Un couple victime du “syndrome éolien” demande 350 000 euros de dédommagement

Un couple de Belges installé dans le Tarn a estimé que l’installation d’un parc éolien à proximité de leur maison avait gravement nuit à leur santé. Ils réclament 350.000 euros d’indemnisation en justice.

Maux de tête, sentiment d’oppression et malaises

Les éoliennes peuvent-elles rendre malades ? Selon ce couple belge, c’est un grand oui. Les pales géantes installées à proximité de leur maison, dans la campagne tarnaise, sont accusées d’avoir provoqué des maux de tête, des sentiments d’oppression et même des évanouissements.

Les époux Fockaert s’étaient installés en 2004 à Fontrieu, dans le Parc régional du Haut-Languedoc.
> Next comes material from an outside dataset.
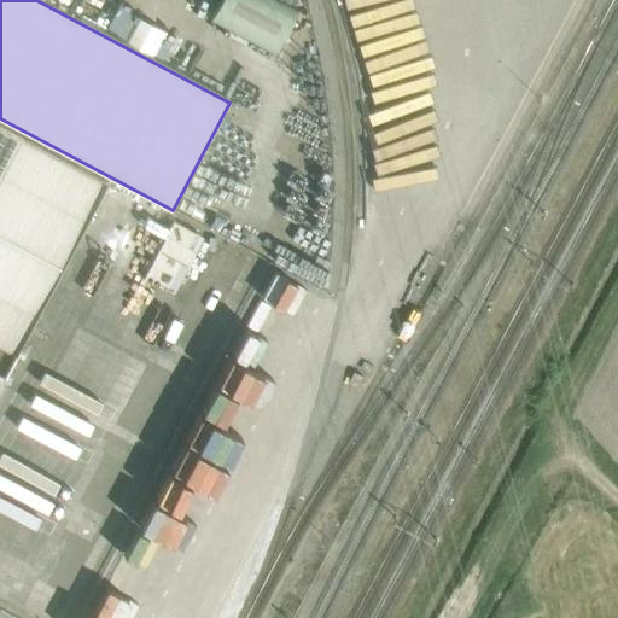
[(275,0),(221,0),(209,24),(274,59),(298,12),(275,0)]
Six éoliennes avaient été installées peu après, dont une à 700 mètres de leur maison, ce qui est conforme à la distance réglementaire.

Le problème ? L’état de santé du couple s’est dégradé à partir de 2013. Ils ont recommencé à vivre normalement - c'est-à-dire en bonne santé - uniquement après avoir pris la décision de déménager en 2015, sur les conseils de leur médecin.
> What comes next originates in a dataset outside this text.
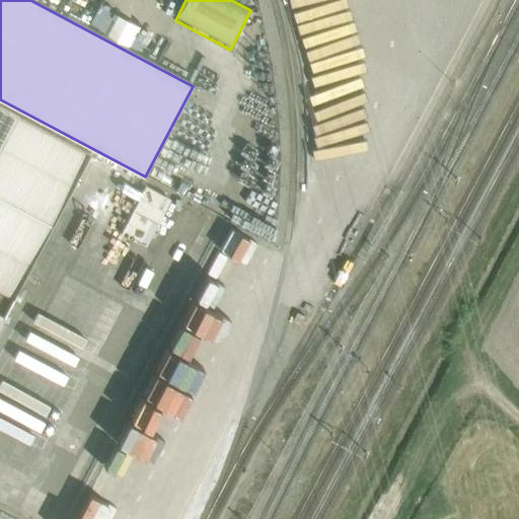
[(304,76),(341,69),(332,20),(295,27),(304,76)]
Vendredi dernier, le couple a donc décidé d’attaquer en justice l’exploitant du parc lors d’une audience civile devant le tribunal de Castres. Au cours des débats, leur avocate, la Toulousaine Alice Terrasse, a demandé la reconnaissance d’un “trouble anormal du voisinage” et demandé 350.000 euros de dédommagement à la société 3D Energies.

Le “syndrome éolien”, un trouble peu connu

Selon leur avocate, qui s’appuie sur deux expertises – l’une médicale, l’autre de sonométrie soulignant la présence d’infrasons – le couple pourrait être victime du “syndrome éolien”. Bien que celui-ci n'est pas encore reconnu par la réglementation, l’experte estime que cette affaire pourrait constituer “un premier pas” vers cette reconnaissance.
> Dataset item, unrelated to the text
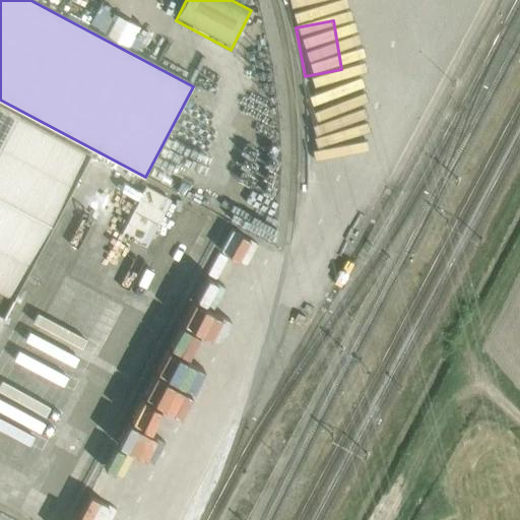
[(88,151),(0,104),(0,315),(1,316),(88,151)]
Pour la société 3D Energies, Mr Alexandre Bruguière s’appuie, lui, sur les rapports de l’Académie de médecine et de l’Agence nationale de l’environnement. “Ils disent qu’en l’état des investigations scientifiques et techniques, il ne peut pas être établi de lien entre les infrasons et les troubles invoqués par les requérants (…)”, souligne-t-il.

Pourtant, plusieurs études ont déjà souligné les effets néfastes de ces infrasons sur la santé des habitants.

Par exemple, au sein d’une étude menée par le parc éolien de Pacific Hydro à Cape Bridgewater, dans l'État de Victoria, l’ingénieur en acoustique Steven Cooper a mis en évidence un patron unique d’infrasons, qu’il avait baptisé “Signature acoustique de l’éolienne” et sa corrélation avec l’apparition de symptômes chez les riverains qui s’étaient plaints de “sensations” souvent insupportables.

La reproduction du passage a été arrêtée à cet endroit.